Re: decentralized wallets and payment processors

On Tue, Apr 7, 2015 at 6:44 PM, Melvin Carvalho <melvincarvalho@gmail.com>
wrote:

> What I can say is that linked data is a style of forward search where data
> finds more data.  So from a user you can find a payment processor.  From a
> payment processor, you can find a name, public key, API area, transactions,
> balances and so on.  In linked data the preferred identifier is an HTTP
> identifier because it has two advantages, namely a large network effect
> (many things talk HTTP) and it's dereferencable by design.  Im not saying
> that HTTP is the solution to all problems, but on the web these two
> properties have proven to be useful, so far.  However none of these methods
> are *limited* to HTTP, it's just that HTTP offers well tested engineering
> possibilities.
>
> The wallet I am making makes mainly use of forward search, sometimes
> called "follow your nose".  The hardest part is to find a pointer to the
> user, but after that most things are discoverable.  When forward search
> hits a dead end, you could give up, or create a probe sequence for other
> methods such as looking at your index/cache or a well known location.
>
> What is required is a well defined way of getting from a user to all the
> information you need for a wallet, namely balances, history, payments area,
> and meta data.  That is what I'm trying to get to proof of concept with.
>

Making use of forward search and linked data makes perfect sense when
building a wallet for the Web, not only for the semantic benefits for the
Web itself, but also for the navigational interactions that are opened up
to applications when complying with the REST's HATEOAS constraint (
http://roy.gbiv.com/untangled/2008/rest-apis-must-be-hypertext-driven).

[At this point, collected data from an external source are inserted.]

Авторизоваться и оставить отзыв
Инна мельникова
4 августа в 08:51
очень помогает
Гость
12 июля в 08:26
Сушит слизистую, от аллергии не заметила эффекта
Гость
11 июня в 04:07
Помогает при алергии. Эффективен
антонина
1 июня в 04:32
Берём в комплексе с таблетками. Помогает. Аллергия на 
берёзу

Getting to a well defined way of navigating a wallet graph might be a
little bit more difficult, but I'm optimistic about agreeing on basic
schemas for defining relationships (most of them already in place, e.g.
card->parent = wallet, wallet->transactions), and then using a hypermedia
specification like Siren (https://github.com/kevinswiber/siren) to group
the hyperlinks related documents and state transitions using just a few
simple categories like "entities" and "actions".